=== Begin Enclosure ===
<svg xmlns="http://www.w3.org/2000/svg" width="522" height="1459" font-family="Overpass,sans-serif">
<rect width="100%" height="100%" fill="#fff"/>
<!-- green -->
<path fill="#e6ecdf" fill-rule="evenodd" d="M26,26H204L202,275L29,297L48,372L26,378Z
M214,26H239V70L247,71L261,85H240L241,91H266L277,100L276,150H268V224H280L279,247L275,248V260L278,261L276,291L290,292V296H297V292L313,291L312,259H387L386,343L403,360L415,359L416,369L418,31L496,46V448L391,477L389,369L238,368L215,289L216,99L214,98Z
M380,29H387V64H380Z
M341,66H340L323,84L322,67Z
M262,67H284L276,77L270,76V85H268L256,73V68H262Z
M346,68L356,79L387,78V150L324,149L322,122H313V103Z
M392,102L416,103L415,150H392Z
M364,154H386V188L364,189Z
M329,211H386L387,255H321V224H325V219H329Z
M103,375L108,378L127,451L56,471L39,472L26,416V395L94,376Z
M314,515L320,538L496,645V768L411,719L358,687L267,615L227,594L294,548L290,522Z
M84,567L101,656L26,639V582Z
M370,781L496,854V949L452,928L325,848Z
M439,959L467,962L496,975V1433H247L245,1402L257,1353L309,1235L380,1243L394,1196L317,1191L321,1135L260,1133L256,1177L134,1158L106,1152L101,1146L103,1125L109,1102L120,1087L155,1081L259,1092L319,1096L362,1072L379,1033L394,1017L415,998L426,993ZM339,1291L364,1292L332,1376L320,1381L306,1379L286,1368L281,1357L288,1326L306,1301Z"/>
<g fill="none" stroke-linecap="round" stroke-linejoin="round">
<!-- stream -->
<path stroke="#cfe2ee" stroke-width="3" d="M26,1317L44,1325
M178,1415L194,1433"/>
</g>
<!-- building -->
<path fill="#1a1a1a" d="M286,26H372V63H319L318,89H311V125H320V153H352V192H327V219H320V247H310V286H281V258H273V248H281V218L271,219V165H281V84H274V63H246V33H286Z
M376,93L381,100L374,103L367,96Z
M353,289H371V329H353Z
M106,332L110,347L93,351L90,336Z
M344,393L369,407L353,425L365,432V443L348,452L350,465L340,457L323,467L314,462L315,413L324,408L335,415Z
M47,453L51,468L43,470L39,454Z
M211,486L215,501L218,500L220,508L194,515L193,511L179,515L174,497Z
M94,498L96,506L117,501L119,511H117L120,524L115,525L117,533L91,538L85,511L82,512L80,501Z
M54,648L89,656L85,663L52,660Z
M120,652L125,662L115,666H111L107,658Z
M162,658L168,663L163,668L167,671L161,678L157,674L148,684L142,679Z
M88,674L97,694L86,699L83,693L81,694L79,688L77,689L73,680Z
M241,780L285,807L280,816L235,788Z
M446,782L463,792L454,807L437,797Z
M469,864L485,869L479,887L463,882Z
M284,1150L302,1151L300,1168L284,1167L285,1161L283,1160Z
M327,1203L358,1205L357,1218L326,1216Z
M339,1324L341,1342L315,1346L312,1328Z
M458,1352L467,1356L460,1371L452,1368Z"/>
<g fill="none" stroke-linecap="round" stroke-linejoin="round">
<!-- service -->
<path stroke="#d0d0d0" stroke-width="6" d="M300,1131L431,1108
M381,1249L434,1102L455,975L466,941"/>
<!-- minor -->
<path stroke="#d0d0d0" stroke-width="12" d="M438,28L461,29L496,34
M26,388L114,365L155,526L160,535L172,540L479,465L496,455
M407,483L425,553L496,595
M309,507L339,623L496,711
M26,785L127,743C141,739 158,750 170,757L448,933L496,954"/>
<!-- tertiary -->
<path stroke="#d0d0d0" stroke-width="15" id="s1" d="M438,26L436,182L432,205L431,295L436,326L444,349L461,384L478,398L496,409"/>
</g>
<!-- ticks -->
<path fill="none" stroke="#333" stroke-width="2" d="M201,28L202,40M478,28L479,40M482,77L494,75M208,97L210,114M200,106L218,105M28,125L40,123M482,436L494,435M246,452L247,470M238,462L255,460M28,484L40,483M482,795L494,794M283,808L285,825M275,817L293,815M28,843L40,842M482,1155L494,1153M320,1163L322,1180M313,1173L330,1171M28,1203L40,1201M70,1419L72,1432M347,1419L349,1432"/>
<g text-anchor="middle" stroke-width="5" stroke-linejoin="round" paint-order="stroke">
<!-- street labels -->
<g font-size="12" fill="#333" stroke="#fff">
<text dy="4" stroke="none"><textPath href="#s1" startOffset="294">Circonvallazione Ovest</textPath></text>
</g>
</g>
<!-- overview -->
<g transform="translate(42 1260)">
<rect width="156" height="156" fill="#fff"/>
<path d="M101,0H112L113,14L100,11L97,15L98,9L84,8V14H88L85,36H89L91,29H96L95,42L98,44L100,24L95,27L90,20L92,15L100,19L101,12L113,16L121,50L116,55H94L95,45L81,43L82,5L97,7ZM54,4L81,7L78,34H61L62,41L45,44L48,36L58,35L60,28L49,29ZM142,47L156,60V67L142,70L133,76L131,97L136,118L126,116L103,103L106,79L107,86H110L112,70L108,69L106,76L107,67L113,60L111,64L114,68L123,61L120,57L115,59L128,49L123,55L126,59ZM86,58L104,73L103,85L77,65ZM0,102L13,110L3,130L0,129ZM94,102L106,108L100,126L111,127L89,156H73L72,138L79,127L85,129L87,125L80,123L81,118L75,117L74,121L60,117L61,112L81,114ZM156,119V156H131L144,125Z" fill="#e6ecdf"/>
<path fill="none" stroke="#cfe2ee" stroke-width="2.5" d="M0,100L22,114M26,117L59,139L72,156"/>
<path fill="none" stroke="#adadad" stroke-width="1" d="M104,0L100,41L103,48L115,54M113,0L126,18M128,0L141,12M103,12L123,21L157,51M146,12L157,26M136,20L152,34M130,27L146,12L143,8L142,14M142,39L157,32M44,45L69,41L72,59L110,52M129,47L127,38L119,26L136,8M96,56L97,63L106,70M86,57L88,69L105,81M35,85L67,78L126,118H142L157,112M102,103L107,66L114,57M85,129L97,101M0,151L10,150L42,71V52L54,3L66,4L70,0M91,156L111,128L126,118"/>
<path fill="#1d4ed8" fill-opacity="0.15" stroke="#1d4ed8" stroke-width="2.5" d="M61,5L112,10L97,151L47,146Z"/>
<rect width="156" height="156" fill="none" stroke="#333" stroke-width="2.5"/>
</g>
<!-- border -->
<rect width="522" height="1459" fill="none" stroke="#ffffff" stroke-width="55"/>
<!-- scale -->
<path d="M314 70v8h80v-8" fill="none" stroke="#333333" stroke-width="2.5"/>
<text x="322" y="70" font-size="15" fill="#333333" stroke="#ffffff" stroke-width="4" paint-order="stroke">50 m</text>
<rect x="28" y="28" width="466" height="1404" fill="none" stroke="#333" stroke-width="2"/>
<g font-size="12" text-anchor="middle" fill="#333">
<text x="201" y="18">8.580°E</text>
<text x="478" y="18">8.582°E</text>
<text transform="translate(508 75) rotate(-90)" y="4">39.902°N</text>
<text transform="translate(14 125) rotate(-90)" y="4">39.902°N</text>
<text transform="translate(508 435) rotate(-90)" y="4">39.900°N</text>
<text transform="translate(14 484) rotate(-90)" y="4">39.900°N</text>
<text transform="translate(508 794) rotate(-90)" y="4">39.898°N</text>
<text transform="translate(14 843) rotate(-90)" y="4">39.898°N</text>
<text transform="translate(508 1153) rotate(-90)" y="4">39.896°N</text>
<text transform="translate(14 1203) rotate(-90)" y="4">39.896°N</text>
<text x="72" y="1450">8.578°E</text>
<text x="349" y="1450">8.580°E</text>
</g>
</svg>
=== End Enclosure ===
=== Begin Enclosure ===
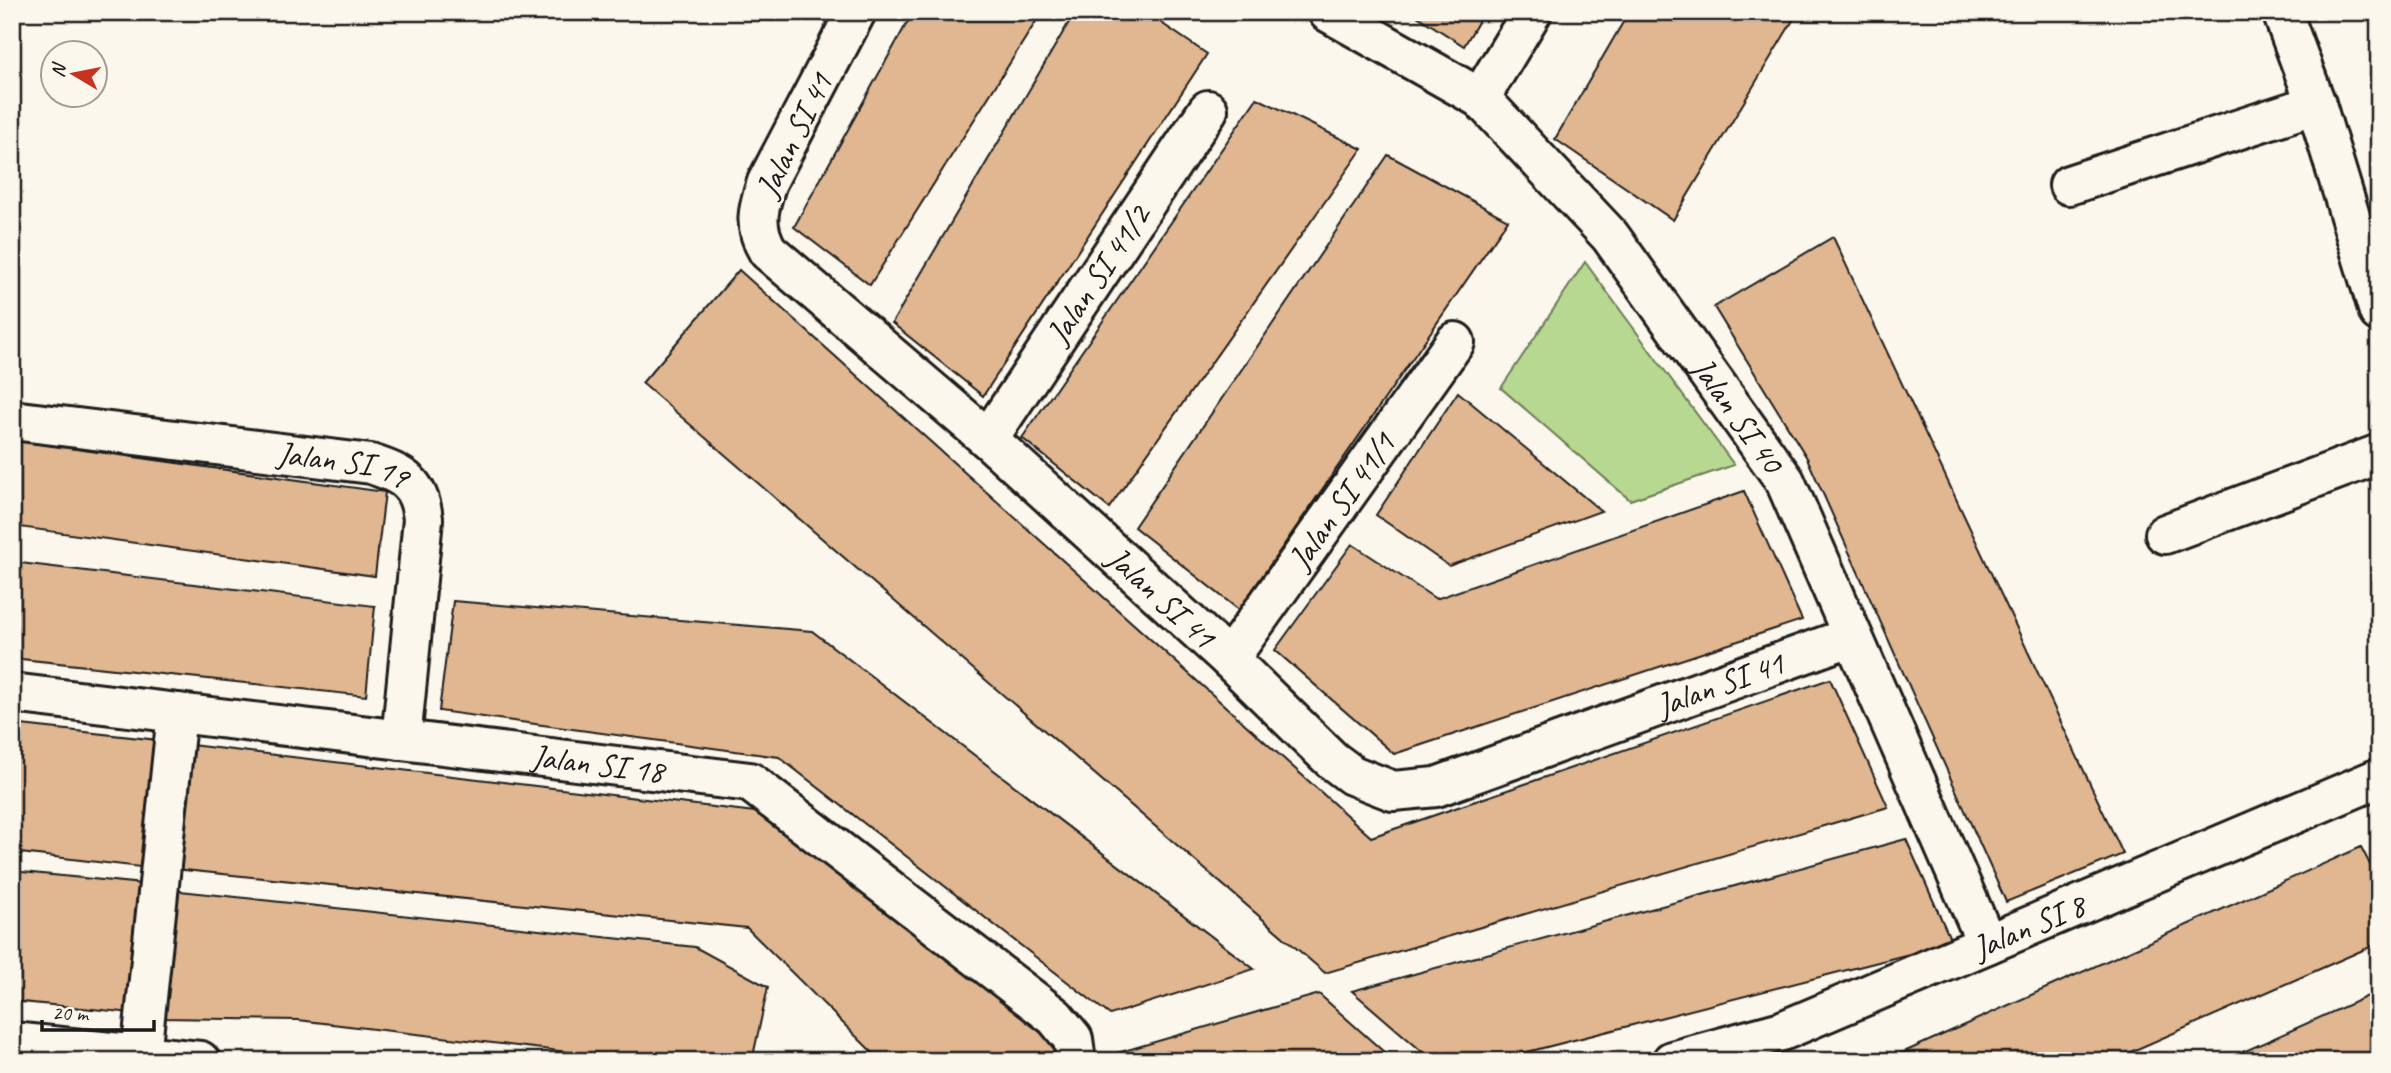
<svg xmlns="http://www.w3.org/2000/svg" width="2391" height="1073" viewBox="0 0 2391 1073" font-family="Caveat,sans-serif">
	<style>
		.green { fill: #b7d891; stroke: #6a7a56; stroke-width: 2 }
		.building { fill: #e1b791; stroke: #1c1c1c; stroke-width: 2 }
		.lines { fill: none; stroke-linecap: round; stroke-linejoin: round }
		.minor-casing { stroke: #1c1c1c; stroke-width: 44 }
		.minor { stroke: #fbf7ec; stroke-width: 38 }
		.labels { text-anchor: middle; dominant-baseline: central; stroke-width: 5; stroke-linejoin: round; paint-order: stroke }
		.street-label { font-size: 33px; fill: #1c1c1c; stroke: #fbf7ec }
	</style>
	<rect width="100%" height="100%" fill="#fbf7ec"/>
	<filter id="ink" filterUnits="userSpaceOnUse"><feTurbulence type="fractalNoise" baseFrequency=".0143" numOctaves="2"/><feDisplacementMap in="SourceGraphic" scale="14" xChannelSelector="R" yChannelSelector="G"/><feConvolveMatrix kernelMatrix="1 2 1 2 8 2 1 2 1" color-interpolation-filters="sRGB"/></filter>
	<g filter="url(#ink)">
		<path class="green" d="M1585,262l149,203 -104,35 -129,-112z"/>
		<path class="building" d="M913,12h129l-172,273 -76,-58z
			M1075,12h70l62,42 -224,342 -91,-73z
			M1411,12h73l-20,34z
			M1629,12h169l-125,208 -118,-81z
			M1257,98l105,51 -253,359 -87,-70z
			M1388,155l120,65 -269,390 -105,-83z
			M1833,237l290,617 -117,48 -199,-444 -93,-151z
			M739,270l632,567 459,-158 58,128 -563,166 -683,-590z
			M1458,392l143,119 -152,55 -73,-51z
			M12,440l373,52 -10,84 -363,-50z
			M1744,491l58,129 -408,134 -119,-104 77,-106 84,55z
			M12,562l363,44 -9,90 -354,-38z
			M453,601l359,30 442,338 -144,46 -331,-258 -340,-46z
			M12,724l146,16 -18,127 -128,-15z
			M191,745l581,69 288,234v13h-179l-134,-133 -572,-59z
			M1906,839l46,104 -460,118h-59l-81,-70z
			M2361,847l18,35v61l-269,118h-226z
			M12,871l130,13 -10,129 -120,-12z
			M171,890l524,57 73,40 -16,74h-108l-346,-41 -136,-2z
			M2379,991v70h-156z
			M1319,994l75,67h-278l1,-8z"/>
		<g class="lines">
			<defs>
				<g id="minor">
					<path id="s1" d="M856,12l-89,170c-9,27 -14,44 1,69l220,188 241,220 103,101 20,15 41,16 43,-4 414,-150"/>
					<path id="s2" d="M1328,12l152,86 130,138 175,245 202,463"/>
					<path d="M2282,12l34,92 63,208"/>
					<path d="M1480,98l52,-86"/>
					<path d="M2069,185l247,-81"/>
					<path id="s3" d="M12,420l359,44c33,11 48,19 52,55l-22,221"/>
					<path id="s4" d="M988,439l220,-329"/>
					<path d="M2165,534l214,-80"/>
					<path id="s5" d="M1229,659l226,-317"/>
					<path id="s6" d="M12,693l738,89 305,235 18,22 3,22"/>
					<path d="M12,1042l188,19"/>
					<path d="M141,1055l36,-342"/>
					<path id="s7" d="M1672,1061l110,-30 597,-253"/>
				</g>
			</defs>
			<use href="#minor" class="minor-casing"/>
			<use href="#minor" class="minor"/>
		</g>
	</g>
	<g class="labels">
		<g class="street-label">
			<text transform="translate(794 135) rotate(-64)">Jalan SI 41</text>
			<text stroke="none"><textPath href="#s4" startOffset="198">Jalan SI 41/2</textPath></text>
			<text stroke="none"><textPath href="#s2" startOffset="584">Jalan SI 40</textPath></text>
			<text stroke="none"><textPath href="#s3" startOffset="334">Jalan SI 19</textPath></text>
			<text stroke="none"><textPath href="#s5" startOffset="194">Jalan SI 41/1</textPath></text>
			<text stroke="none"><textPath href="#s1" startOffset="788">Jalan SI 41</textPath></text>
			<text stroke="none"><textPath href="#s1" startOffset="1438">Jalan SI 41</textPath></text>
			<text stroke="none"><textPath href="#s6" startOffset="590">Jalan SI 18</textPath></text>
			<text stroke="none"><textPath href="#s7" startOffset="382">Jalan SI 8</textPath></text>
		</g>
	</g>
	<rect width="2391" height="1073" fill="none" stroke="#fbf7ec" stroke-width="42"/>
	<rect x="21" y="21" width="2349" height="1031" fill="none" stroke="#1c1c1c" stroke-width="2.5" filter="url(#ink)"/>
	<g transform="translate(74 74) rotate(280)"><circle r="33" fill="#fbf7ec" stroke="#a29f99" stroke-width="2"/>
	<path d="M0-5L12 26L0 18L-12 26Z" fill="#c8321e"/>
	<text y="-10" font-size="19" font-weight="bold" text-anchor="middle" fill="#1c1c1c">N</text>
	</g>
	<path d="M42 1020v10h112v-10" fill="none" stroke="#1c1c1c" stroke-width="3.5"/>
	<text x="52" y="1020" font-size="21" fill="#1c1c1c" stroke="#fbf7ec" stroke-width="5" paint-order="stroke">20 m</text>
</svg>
=== End Enclosure ===
Gather each line in the data that holds the string "lines".

→ Solution for this task
		.lines { fill: none; stroke-linecap: round; stroke-linejoin: round }
		<g class="lines">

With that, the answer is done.